Exercise A – In the STAN modeling text, what distribution is the response variable assumed to follow in each domain?
Exercise B – Convert the dataset rows, not the STAN modeling text, into a numbered list that covers every row, leaving out blank lines and the pictures.

Page text –

4.5 Modeling in STAN

The code presents the implementation of a multinomial logistic response area model using the programming language STAN. In this model, it is assumed that the response variable in each domain follows a multinomial distribution. The parameters governing the relationship between the predictor variables and the response variable are assumed to be different in each domain and are modeled as random effects.

The functions section defines an auxiliary function called pred_theta(), used to predict the values of the response variable in the unobserved domains. The data section contains the model’s input variables, including the number of domains, the number of response variable categories, direct estimates of the response variable in each domain, observed covariates in each domain, and covariates corresponding to the unobserved domains.

The parameters section defines the model’s unknown parameters, including the beta parameter matrix, containing coefficients relating covariates to the response variable in each category. Standard deviations of the random effects are also included.

The transformed parameters section defines the theta parameter vector, containing the probabilities of belonging to each category of the response variable in each domain. Random effects are used to adjust the values of theta in each domain.

[Rows contained in a dataset]

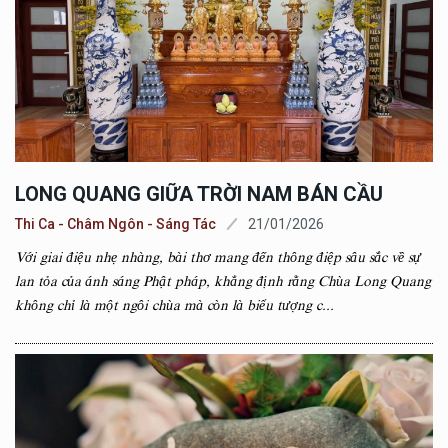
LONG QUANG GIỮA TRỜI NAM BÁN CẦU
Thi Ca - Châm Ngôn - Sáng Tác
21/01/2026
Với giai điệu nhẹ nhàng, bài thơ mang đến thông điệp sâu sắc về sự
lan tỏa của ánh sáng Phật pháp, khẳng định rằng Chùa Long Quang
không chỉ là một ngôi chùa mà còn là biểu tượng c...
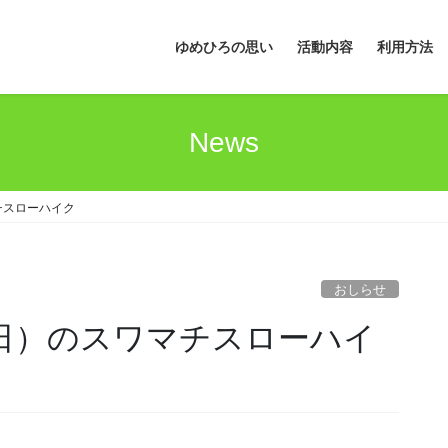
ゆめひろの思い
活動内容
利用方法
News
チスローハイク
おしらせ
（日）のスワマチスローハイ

Task result A – A multinomial distribution.

Task result B –
1. LONG QUANG GIỮA TRỜI NAM BÁN CẦU
2. Thi Ca - Châm Ngôn - Sáng Tác
3. 21/01/2026
4. Với giai điệu nhẹ nhàng, bài thơ mang đến thông điệp sâu sắc về sự
5. lan tỏa của ánh sáng Phật pháp, khẳng định rằng Chùa Long Quang
6. không chỉ là một ngôi chùa mà còn là biểu tượng c...
7. ゆめひろの思い
8. 活動内容
9. 利用方法
10. News
11. チスローハイク
12. おしらせ
13. （日）のスワマチスローハイ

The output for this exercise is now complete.